Similarly, banning the word Rasse from the constitution, would not cause the existing inequalities to disappear, rather it would rob us of the vocabulary to address them. These conversations, although uncomfortable, need to be held in order to effect change. Banning certain words, or certain statistical data are counterproductive and shallow attempts that avoid commitment to tackling the structural violence and the systems of housing, education, employment, earnings, health care, and criminal justice which perpetuate unequal distribution of resources and health outcomes (Bailey et. al, 2017).
The ongoing marginalisation is also deeply entangled with why people from a migratory background might be over-represented on Covid wards. Lothar Wieler has suggested that this over-representation is due to culturally conditioned behavioural differences between the Muslim population and the remaining German population. He has claimed that they comprise a “parallel-society” who are suffering because of a strong “barrier of communication” (TAZ, 2021). However, this harmful and inaccurate narrative further facilitates the othering of a population that should long have been accepted as part of the German society. In fact, research from the US has shown, that behavioural differences are inadequate for explaining racial health disparities (Kuzawa & Gravlee, 2016). Rather, as research on Covid in the UK has confirmed, it is more sensible to look at systemic causes which lead minority ethnic people to have higher exposure to the virus. For example, correlations with occupations, population density, use of public transport, household composition and housing conditions are more likely to be the causes for these disparities (PHE, 2020). Statistics from the German Centre for Integration and Migration Research have shown that here in Germany migrants comprise 35,5% of the workforce in essential occupations such as care, cleaning and post. This is considerably higher than the 22,9% that they comprise of the complete employment market, suggesting higher risk of exposure (Flade et. al, 2021). Again, it becomes clear that the issue of inequality is a structural one, existing regardless of linguistic discourse around it.

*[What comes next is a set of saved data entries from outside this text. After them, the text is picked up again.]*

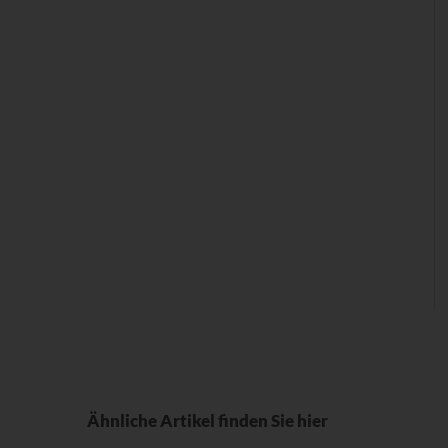
Ähnliche Artikel finden Sie hier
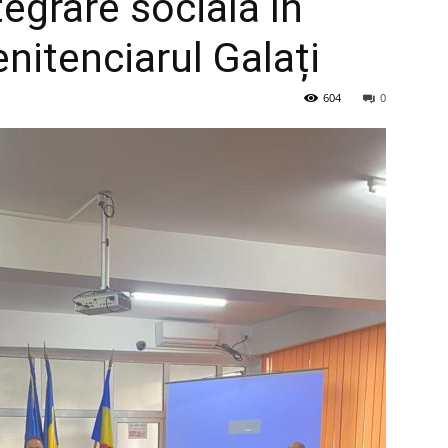
tegrare socială în
nitenciarul Galați
604
0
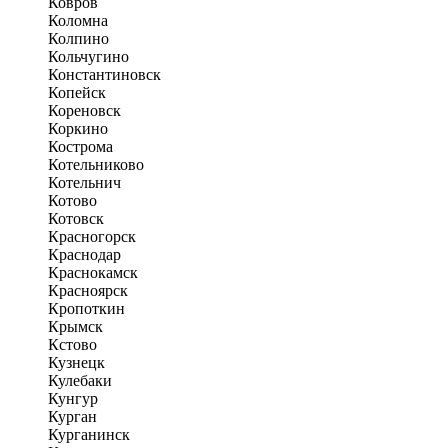
Ковров
Коломна
Колпино
Кольчугино
Константиновск
Копейск
Кореновск
Коркино
Кострома
Котельниково
Котельнич
Котово
Котовск
Красногорск
Краснодар
Краснокамск
Красноярск
Кропоткин
Крымск
Кстово
Кузнецк
Кулебаки
Кунгур
Курган
Курганинск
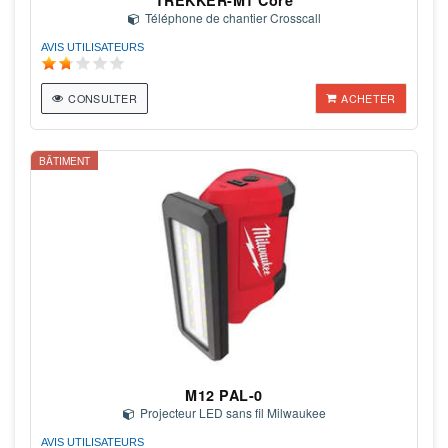
Téléphone de chantier Crosscall
AVIS UTILISATEURS
CONSULTER
ACHETER
BÂTIMENT
M12 PAL-0
Projecteur LED sans fil Milwaukee
AVIS UTILISATEURS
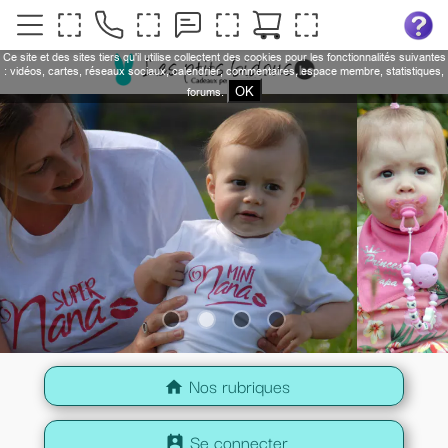
Ce site et des sites tiers qu'il utilise collectent des cookies pour les fonctionnalités suivantes
: vidéos, cartes, réseaux sociaux, calendrier, commentaires, espace membre, statistiques,
OK
forums.
Nos rubriques
home
Se connecter
perm_contact_calendar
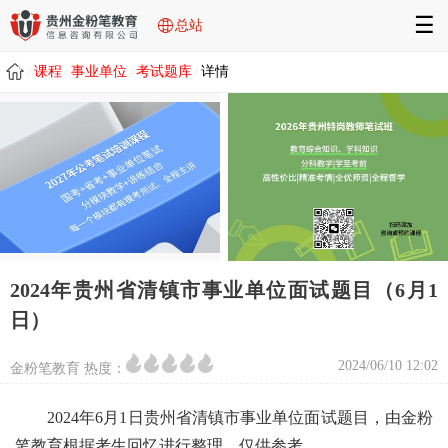
☰
总站
课程
事业单位
考试题库
详情
/
/
/
/
2024年贵州省清镇市事业单位面试题目（6月1
日）
2024/06/10 12:02
金粉笔教育 热度：
2024年6月1日贵州省清镇市事业单位面试题目，由金粉
笔教育根据考生回忆进行整理，仅供参考。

The whole idea of not having categories of race or ethnicity rests on a premise of preventing discrimination. This, however, as I have demonstrated is a false premise. Discrimination does not emerge through the acknowledgement of race or ethnicity and it does not disappear once it stops being addressed. In fact, a refusal to acknowledge race/ethnicity creates further harm as it denies the lived experiences of racialised people and it deprives us of the vocabulary to discuss and tackle these inequalities. Therefore, I plea for a break in this comfortable silence and for a commitment to addressing and tackling these systemic issues. As, for health equity and an effective protection of vulnerable populations, it is imperative to stop ignoring inequalities and to understand the underlying structures perpetuating them. For this, the relevant vocabulary, statistical categories and data are necessary so that constructive conversations can be held, and adequate interventions can be designed and employed.